▶ _Page text_:
^^^^
IBCD is an empirical Bayesian causal discovery method using interventional data to infer causal graphs with user-selectable scale-free or Erdős–Rényi structural priors. You can read the IBCD paper on arXiv.
Create a new environment and install the required packages:
conda create -n ibcd python=3.10 -y
conda activate ibcd
pip install -r requirements.txt
To run IBCD use the following command
python ibcd.py --data /PATH/TO/data.csv \
--prior sf \
--dag true \
--output_dir OUTPUT_FOLDER
Use --prior sf (scale-free) or --prior er (Erdős–Rényi) depending on the expected graph structure of your data. If the structure is unknown, we recommend using the sf prior as a default. For details on all available configuration options, see the Arguments section below.
IBCD takes a single CSV file where each row is a sample, columns V1, V2, …, Vp contain expression values, and the final column target indicates whether the sample is control or belongs to a specific interventional condition (e.g., V1, V2, V3, …). See the input data example CSV here.
Control samples appear first; interventional samples follow with a label indicating which experimental condition they belong to.
V1, V2, V3, V4, V5, target
4.92, 5.13, 6.02, 6.44, 6.91, control
4.81, 5.05, 5.87, 6.29, 6.65, control
4.76, 5.01, 5.92, 6.41, 6.78, control
4.88, 5.10, 5.95, 6.38, 6.70, control
...
3.01, 3.36, 4.67, 4.93, 5.44, V5
3.82, 2.64, 3.93, 4.64, 4.90, V5
2.27, 2.94, 4.14, 4.97, 5.48, V5
2.45, 3.24, 4.36, 4.67, 5.13, V5
IBCD produces three output files. See the output files example here.
^^^^
▶ _Job item A_:
List every line of the records that contains the string "Orion".
^^^^
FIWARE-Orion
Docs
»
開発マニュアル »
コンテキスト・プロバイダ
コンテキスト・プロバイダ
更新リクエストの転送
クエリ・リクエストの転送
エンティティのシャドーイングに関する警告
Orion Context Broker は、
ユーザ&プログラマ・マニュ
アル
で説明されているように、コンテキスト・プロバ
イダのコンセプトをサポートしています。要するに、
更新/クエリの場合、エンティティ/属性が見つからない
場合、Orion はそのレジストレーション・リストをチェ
^^^^
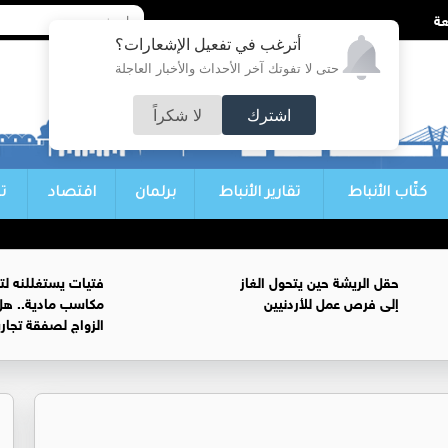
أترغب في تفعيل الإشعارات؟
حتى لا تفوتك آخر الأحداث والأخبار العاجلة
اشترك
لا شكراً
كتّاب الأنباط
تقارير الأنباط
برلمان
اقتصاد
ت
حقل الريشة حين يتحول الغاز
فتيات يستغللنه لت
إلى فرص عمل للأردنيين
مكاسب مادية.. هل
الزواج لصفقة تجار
^^^^
▶ _Job item B_:
Extend the IBCD page text, continuing from where it stops.

▶ _Expected output A_:
FIWARE-Orion
Orion Context Broker は、
場合、Orion はそのレジストレーション・リストをチェ

▶ _Expected output B_:
- G.csv: Inferred causal graph given as the posterior-mean weighted adjacency matrix.
- pip.csv: Posterior inclusion probability for each edge, which measures how strongly the posterior supports the existence of an edge.
- lfsr.csv: Local false sign rate, the posterior probability that the inferred sign of an edge is incorrect.
usage: ibcd.py [-h] --data DATA --prior {sf,er} --dag {true,false} --output_dir OUTPUT_DIR
[--alpha_sf ALPHA_SF] [--alpha_er ALPHA_ER] [--num_warmup NUM_WARMUP]
[--num_samples NUM_SAMPLES] [--num_chains NUM_CHAINS] [--epsilon EPSILON]
IBCD pipeline. 1) Load data.csv (Y_matrix + target) 2) Run 2SLS 3) Choose SF (scale-free) or ER
(Erdős–Rényi) empirical prior 4) Fit empricial Bayesian spike-and-slab on matrix normal model 5) Output G
draws, posterior mean G, PIP, and LFSR.
options:
-h, --help show this help message and exit
--data DATA Path to input data CSV.
--prior {sf,er} Choice of empirical prior: 'sf' = scale-free, 'er' = Erdős–Rényi.
--dag {true,false} 'true' = allow Directed Acyclic Graph, 'false' = allow Cyclic Graph.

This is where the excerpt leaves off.